As climate change becomes increasingly extreme and unpredictable, so too will your food. Is the ‘Growing Underground’ farm the solution?

Campaigners warn that weather changes such as record-breaking rainfall, more intense heatwaves and sudden flooding are posing a threat to Britain’s fruit and vegetables.

Everything from your grapes producing British wine to your potatoes for your guilty pleasure chips are all affected by damages to harvests in recent years.

According to a report from the Climate Coalition of environmental and social groups, last year’s drought and heatwaves led to a 20% drop in potato yields compared to the previous season.
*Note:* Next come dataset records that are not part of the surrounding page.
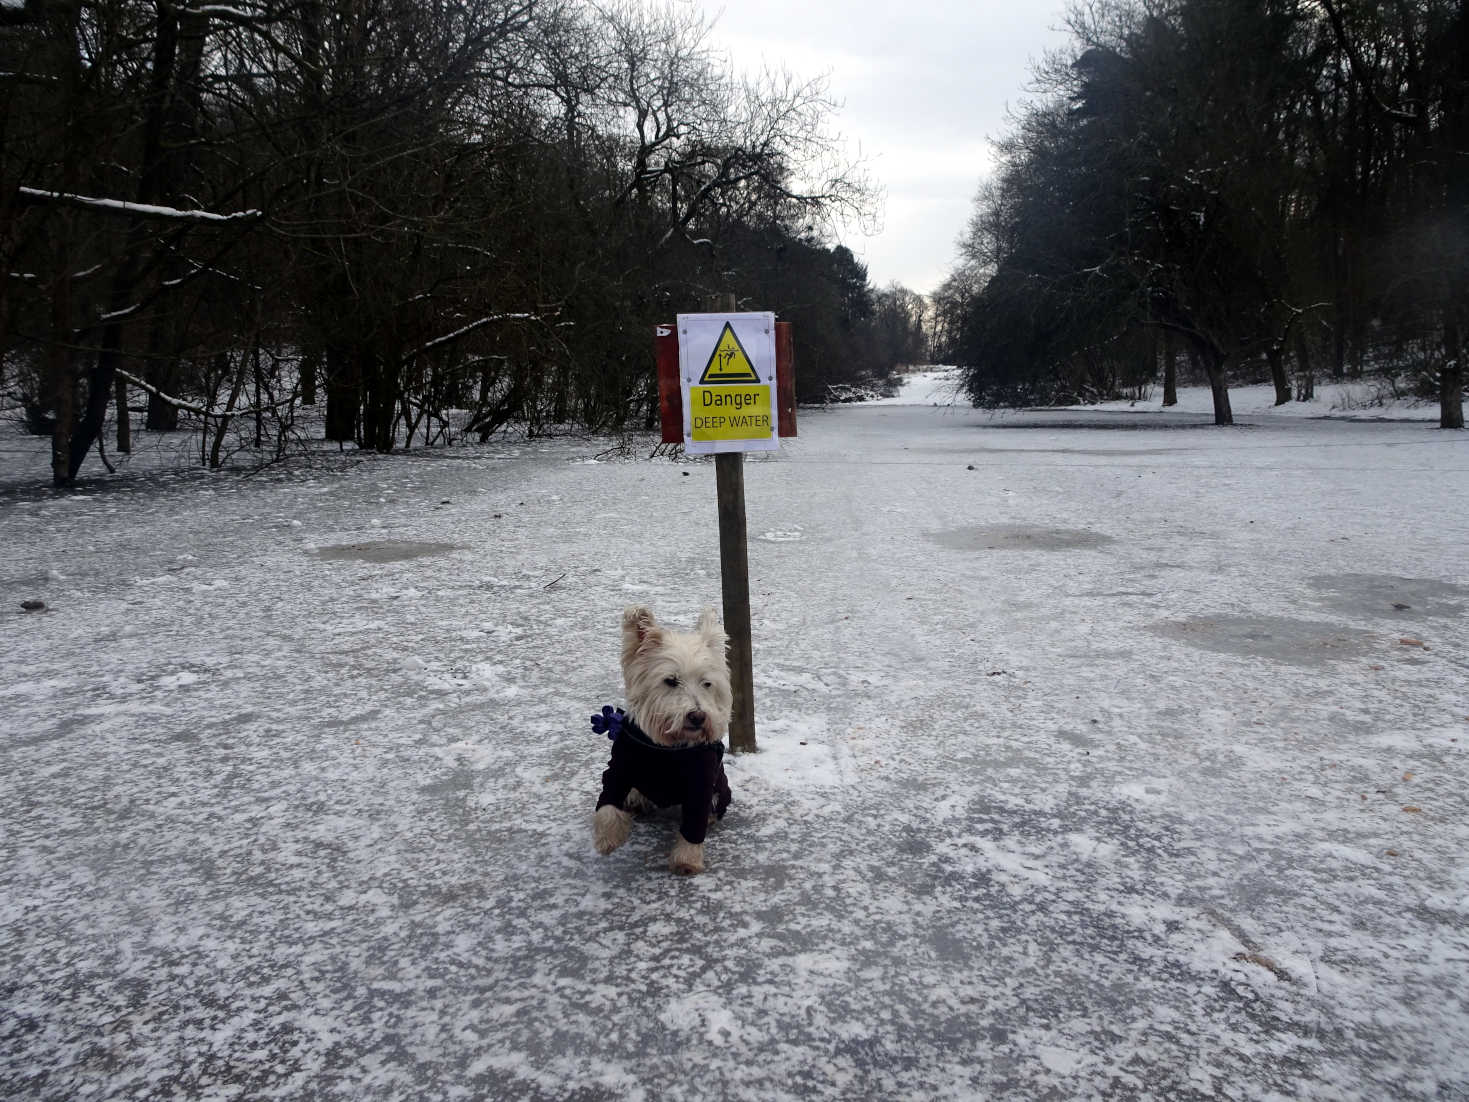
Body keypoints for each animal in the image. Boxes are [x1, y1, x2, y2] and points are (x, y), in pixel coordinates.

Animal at [590, 608, 734, 875]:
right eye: (671, 680)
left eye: (706, 683)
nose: (698, 716)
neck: (666, 749)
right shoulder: (619, 769)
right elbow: (608, 804)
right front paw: (608, 838)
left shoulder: (700, 784)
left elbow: (694, 825)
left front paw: (686, 860)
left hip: (721, 789)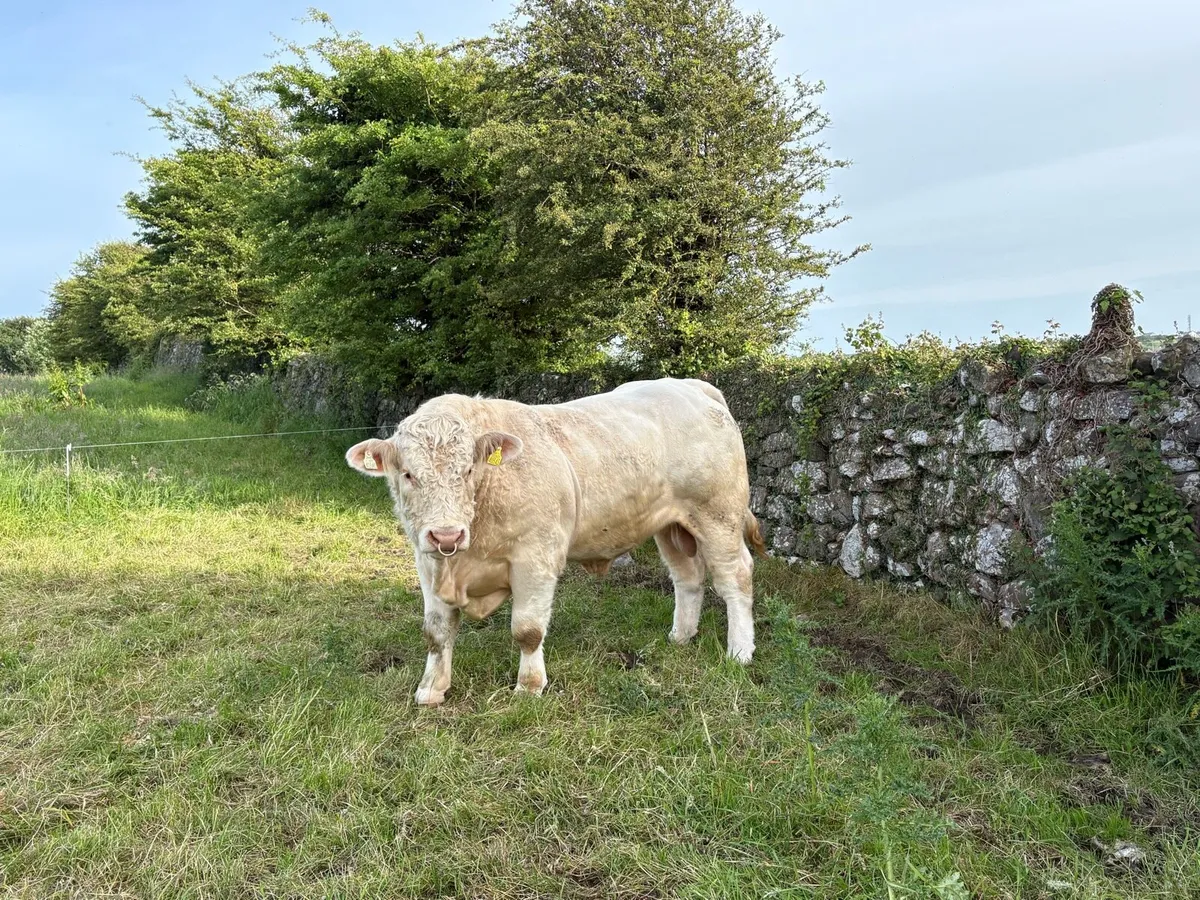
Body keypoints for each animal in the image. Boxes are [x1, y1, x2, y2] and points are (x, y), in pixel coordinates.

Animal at [345, 377, 765, 706]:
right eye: (408, 474)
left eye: (467, 470)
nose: (447, 533)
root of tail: (691, 386)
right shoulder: (428, 561)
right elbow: (436, 633)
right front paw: (431, 688)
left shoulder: (535, 556)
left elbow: (527, 629)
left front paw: (529, 686)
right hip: (671, 524)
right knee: (687, 577)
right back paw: (681, 636)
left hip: (719, 514)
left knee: (735, 577)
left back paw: (740, 651)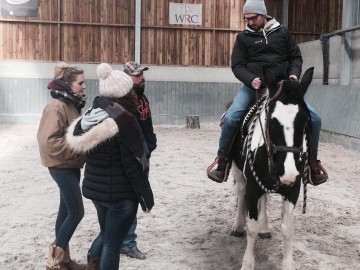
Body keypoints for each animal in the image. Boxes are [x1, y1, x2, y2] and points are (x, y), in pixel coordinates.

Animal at [231, 68, 312, 270]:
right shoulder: (253, 187)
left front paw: (288, 264)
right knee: (241, 192)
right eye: (272, 120)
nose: (288, 172)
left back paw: (265, 228)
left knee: (264, 199)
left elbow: (288, 229)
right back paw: (237, 225)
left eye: (305, 119)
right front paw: (247, 263)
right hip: (238, 172)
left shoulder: (293, 189)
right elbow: (251, 227)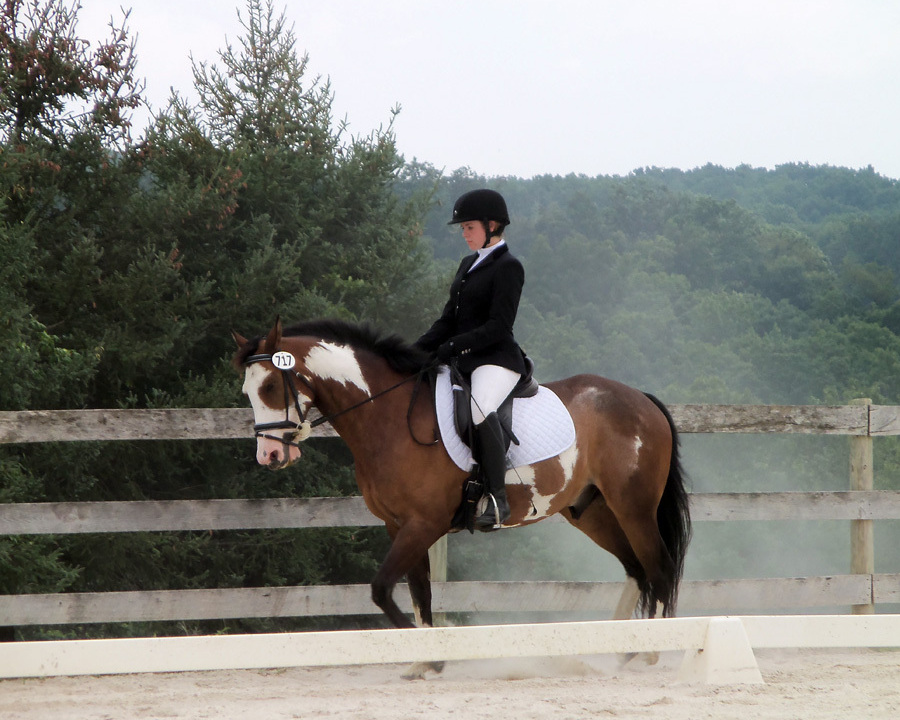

The smaller, distorted plants are also leaving British chips an inch shorter.

Over 100ft below the streets of Clapham, the World War II air raid shelter-turned underground farm looks like a scene out of a sci-fi film.

Capable of housing 8,000 people during the Blitz, the bunker is massive. Today, hundreds of rows of green sprouts and salad leaves, lit up by pink LED lights and fed by a high-tech irrigation system germinate as part of Growing Underground.

The farm operates on a closed loop system so 70% less water is used compared to regular farming. Pest-free and unaffected by Britain’s unpredictable weather, it’s able to function all year long.

Pea shoots, rocket, chives and coriander – have your pick. And thanks to it’s central location, within four hours of picking and packing, the farm’s nutrient-packed leaves and salads are stocked at Waitrose, Whole Foods and M&S.

As dystopian as it may sound, could this be the agricultural revolution the world needs to fight climate change?